* [Text segment]

2 facts:
As stated in other answers, Tensorflow built-in metrics precision and recall don't support multi-class (the doc says will be cast to bool
)
There are ways of getting one-versus-all scores by using precision_at_k by specifying the class_id
, or by simply casting your labels
and predictions
to tf.bool
in the right way.
Because this is unsatisfying and incomplete, I wrote tf_metrics
, a simple package for multi-class metrics that you can find on github. It supports multiple averaging methods like scikit-learn
.
Example
import tensorflow as tf
import tf_metrics
y_true = [0, 1, 0, 0, 0, 2, 3, 0, 0, 1]
y_pred = [0, 1, 0, 0, 1, 2, 0, 3, 3, 1]
pos_indices = [1] # Metrics for class 1 -- or
pos_indices = [1, 2, 3] # Average metrics, 0 is the 'negative' class
num_classes = 4
average = 'micro'
# Tuple of (value, update_op)
precision = tf_metrics.precision(
y_true, y_pred, num_classes, pos_indices, average=average)
recall = tf_metrics.recall(
y_true, y_pred, num_classes, pos_indices, average=average)
f2 = tf_metrics.fbeta(
y_true, y_pred, num_classes, pos_indices, average=average, beta=2)
f1 = tf_metrics.f1(
y_true, y_pred, num_classes, pos_indices, average=average)

* [Material shown]
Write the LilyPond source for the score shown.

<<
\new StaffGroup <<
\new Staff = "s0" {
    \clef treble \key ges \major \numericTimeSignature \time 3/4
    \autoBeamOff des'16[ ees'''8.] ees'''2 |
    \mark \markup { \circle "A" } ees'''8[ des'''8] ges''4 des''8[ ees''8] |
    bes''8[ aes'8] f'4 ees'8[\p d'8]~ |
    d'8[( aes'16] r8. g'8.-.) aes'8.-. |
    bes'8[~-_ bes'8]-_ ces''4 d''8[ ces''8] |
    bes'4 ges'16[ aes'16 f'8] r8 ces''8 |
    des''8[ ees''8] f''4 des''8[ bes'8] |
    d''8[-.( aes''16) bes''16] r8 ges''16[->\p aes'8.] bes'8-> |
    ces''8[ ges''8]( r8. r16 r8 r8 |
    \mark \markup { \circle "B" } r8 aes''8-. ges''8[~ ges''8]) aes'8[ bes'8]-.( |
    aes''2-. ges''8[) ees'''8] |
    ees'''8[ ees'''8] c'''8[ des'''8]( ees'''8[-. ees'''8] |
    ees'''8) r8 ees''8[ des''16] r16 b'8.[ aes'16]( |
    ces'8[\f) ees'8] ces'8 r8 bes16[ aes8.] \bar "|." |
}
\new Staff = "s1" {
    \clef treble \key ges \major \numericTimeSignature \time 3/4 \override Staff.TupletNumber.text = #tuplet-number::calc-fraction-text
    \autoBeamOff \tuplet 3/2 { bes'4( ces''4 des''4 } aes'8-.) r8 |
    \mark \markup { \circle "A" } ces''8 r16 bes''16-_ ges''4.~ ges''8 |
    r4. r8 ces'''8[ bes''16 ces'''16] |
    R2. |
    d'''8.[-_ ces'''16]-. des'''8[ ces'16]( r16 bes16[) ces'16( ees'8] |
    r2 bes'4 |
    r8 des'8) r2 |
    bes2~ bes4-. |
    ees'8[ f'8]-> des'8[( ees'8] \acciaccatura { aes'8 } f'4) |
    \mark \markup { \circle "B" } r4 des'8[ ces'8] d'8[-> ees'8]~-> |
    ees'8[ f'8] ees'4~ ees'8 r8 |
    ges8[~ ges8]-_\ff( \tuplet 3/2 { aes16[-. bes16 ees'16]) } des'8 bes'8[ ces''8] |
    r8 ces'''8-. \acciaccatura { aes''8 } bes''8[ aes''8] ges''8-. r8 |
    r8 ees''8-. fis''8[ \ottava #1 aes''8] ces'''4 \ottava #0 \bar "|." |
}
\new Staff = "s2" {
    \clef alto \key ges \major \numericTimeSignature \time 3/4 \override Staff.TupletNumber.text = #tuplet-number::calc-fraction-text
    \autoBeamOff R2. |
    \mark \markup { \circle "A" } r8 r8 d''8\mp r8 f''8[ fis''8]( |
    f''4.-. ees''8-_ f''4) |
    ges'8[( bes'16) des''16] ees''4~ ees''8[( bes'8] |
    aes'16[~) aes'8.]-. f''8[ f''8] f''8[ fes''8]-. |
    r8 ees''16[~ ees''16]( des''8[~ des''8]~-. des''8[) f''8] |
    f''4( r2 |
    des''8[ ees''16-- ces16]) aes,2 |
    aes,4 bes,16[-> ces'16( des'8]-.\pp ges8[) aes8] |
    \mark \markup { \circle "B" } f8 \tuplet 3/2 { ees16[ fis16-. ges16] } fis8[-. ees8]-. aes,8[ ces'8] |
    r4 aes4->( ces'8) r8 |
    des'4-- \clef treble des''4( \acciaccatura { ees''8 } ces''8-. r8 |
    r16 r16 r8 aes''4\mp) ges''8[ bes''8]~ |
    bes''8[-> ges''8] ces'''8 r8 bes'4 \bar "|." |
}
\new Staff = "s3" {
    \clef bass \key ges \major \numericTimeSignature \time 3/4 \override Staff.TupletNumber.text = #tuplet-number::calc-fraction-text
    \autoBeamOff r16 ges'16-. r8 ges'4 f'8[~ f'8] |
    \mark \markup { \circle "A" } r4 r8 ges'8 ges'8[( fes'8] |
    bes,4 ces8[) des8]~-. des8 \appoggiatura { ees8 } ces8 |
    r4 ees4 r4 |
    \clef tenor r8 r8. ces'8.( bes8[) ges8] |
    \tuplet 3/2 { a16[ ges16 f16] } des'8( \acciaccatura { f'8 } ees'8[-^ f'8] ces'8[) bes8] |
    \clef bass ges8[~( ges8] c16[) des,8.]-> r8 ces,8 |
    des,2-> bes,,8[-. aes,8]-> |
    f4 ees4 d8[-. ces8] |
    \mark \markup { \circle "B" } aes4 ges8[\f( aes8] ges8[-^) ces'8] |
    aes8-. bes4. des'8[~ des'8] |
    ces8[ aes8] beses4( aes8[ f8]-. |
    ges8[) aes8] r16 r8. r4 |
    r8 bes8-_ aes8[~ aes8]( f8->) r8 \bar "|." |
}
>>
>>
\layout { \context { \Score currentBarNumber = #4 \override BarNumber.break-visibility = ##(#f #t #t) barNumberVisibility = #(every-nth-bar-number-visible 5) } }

* [What you are asked to do]
Please rewrite the stretch of the post from "Because this is" through "of (value, update_op)", putting "sklearn" wherever "scikit-learn" appears.

* [Response to this task]
Because this is unsatisfying and incomplete, I wrote tf_metrics
, a simple package for multi-class metrics that you can find on github. It supports multiple averaging methods like sklearn
.
Example
import tensorflow as tf
import tf_metrics
y_true = [0, 1, 0, 0, 0, 2, 3, 0, 0, 1]
y_pred = [0, 1, 0, 0, 1, 2, 0, 3, 3, 1]
pos_indices = [1] # Metrics for class 1 -- or
pos_indices = [1, 2, 3] # Average metrics, 0 is the 'negative' class
num_classes = 4
average = 'micro'
# Tuple of (value, update_op)